Аяна обернулась и увидела, как по проходу мимо денника к ней движется кто-то похожий на огромный сугроб с умной мордой и черными глазами и носом. И как-то сразу она поняла, почему муж Калди выменял этого пса у оленеводов-сакихите. Пёс был белым, насколько это было возможно осенью после пробежки в полях, и напоминал то ли снег, то ли облако, то ли отбелённую кудель. Аяна никогда до этого не видела собак сакихите и теперь была совершенно очарована.
Сугроб дружелюбно приблизился к ней и обнюхал, потом подбежал к Калди и сел у её ног, преданно глядя в глаза и ритмично разметая пушистым белым хвостом солому и пыль.
– Тьфу ты, опять грязный! – Калди пошарила в одном из карманов слегка захватанного передника, вытащила полоску вяленого мяса и вытянула руку вперёд.
Пёс взметнулся в воздух, клацнули блестящие белые зубы, а мгновение спустя он уже сидел на том же месте, хвост вилял по полу, цепляя соломинки.
– Ты смотри, что делается. Олунну, всё, хватит, кыш отсюда, кыш!

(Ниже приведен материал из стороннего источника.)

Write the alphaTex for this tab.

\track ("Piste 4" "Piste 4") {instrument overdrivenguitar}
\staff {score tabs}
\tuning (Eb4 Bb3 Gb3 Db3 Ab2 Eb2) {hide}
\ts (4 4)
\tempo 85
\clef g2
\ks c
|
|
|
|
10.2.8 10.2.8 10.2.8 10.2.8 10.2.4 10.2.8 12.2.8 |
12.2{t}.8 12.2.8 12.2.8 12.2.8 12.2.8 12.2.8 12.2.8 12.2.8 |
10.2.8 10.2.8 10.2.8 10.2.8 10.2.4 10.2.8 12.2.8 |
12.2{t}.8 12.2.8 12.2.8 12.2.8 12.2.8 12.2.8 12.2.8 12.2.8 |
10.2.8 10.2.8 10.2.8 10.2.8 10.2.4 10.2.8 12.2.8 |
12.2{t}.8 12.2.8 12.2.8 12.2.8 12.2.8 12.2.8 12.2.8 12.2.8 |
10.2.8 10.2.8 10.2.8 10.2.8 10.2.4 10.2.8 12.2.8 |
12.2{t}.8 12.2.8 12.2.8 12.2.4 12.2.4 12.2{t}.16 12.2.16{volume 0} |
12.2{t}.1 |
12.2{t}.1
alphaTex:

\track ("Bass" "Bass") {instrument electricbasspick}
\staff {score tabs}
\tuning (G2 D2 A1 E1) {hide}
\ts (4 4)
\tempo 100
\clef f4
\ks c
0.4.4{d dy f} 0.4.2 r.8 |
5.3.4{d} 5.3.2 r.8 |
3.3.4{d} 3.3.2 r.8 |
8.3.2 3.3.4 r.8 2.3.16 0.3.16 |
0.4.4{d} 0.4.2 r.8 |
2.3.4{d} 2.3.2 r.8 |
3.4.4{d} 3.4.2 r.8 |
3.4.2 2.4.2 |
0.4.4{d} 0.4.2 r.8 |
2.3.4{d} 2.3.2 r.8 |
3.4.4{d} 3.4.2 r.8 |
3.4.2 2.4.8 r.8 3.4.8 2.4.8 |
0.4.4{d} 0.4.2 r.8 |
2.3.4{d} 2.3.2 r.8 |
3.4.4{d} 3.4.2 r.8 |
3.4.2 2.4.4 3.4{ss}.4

Пёс внимательно посмотрел на неё, наклонив голову набок, но она была непреклонна, и он встал и со слегка обиженным видом выбежал во двор.
– А имя-то какое. Олунну! Разве так собак называют? Я ещё пыталась переучить на наше, подходящее, но, представляешь, откликается только на это. И вечно грязный! Отмоешь его, через некоторое время глянь – снова извазюкался!